Parecía, en nuestro intento, casi una paradoja resucitar obras antiguas, de las que ya pocos tenían memoria, precisamente en una revista de novedades literarias. El experimento duró poco tiempo. Creo que por no pasar de ser una simple curiosidad. Porque, ¿dónde iba el lector a encontrar esos textos olvidados? Tendría que acudir a las bibliotecas, a las librerías de viejos, a los remates de amarillentos libros. Y ya el tiempo para esas búsquedas era escaso.
Ese ejercicio, no obstante su breve vida, me descubrió cómo algunos textos envejecen con pasmosa celeridad, mientras otros permanecen intactos por años. Casi quedan igualitos, yaciendo en sus cajas de destierro, que cuando salieron de imprenta.
Libros que alguna vez fueron de impacto nacional e internacional, best sellers, libros recomendados para que el lector permaneciera actualizado, desaparecieron en muecas casi ridículas, si evadimos el contexto y el momento, donde y cuando fueron producidos. Ya era esta una literatura para la muerte súbita, para la destrucción, para el reciclaje en el mejor de los casos. O la sonrisa misericordiosa.
Pero, como lector y escritor, ¿acaso me puedo fijar parámetros para que un texto sea de una atemporal vigencia?
Tal vez ello esté fuera de nuestro alcance, tal vez esté en nuestras manos.

La escritura nace en un momento y unas circunstancias. Toda palabra fortuita de la que se rodea puede perecer. Todo giro del momento, toda expresión que recoja el instante real, simplemente como testimonio de una actualidad pasajera, puede convertirse en breve tiempo en una rareza digna de los arqueólogos de la literatura.
Las palabras pueden pasar. Lo que no pasa es el ser humano. Con sus emociones, sentimientos, bajezas y destellos de dignidad verdadera. Si una obra se aproxima a presentar a ese ente, podemos estar casi seguros que seguirá haciéndolo por mucho tiempo. Pues esa esencia no cambia con facilidad. Cambian las costumbres, las fachadas, el decorado, los ropajes. Pero la obra continúa siendo, en esencia, la misma. Por eso, algunos libros publicados hace mucho tiempo seguirán siendo nuevos.

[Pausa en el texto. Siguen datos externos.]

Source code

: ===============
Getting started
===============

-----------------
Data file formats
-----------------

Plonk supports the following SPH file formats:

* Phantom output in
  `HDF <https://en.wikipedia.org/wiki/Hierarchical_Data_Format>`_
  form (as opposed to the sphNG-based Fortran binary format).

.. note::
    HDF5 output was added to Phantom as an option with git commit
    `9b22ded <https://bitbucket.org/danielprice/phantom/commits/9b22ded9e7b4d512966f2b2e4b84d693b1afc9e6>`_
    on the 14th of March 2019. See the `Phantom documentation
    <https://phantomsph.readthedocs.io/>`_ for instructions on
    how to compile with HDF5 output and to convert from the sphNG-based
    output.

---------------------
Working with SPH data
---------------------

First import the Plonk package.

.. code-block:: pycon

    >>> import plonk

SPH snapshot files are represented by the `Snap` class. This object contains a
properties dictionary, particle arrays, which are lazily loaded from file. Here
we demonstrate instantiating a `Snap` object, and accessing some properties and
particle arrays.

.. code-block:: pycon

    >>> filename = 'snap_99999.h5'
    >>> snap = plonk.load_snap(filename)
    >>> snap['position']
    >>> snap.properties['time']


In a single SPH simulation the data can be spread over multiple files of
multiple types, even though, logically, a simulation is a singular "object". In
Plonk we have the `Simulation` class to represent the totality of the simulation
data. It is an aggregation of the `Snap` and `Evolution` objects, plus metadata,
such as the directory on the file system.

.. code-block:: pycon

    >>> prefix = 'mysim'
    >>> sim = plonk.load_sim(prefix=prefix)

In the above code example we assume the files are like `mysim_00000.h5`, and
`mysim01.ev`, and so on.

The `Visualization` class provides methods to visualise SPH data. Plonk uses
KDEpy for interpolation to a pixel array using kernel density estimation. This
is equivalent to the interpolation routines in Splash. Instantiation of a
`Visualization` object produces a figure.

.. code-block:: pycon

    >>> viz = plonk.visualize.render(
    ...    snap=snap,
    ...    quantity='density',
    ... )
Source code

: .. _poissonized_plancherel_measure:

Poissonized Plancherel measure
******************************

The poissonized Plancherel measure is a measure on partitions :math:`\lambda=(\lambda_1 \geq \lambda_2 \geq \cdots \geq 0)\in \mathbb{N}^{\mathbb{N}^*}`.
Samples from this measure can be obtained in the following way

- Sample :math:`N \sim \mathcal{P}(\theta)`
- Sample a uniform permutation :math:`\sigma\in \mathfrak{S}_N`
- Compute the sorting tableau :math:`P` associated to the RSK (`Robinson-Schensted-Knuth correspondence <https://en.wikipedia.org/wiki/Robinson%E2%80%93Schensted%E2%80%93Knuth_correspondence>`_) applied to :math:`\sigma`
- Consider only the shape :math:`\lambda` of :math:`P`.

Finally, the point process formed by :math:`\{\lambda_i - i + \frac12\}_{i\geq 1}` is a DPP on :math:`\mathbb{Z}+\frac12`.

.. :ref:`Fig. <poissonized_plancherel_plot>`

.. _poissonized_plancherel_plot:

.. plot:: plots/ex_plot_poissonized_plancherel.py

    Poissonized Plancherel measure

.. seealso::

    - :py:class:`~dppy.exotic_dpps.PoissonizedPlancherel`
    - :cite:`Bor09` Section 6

El lector busca que el escritor lo retrate. Quiere verse sin ser señalado. Encontrarse, simplemente, consigo mismo.
Los escritores buscamos identificarnos con un lector anónimo pero real. Tal vez con el ser que cada quien es. Por eso, sólo podemos emprender la obra con la sinceridad de exponernos como personas. Avistarnos de la mejor manera, para que el lector se observe en ese espejo, en lo que de humano tenemos.
Ese es el reto del escritor. Más allá de las palabras, pero con las palabras, captar lo que significa vivir como persona. No sólo retratar un instante. O congelarlo. Sino capturar casi eternamente la esencia del movimiento. Un libro es la verdadera máquina del eterno movimiento.
El texto tiene la vocación de revivir la multifactorial conducta del ser humano, poner a vibrar sus dimensiones casi infinitas, despojarlo de sus capas y caras visibles y ocultas, mostrando a un individuo hecho de palabras, sentimientos y acciones, sustancias casi etéreas pero únicas.
El libro que obtiene la gracia de la permanencia revela a un ser constituido por un frágil soplo que, aunque se extingue, perdura para siempre.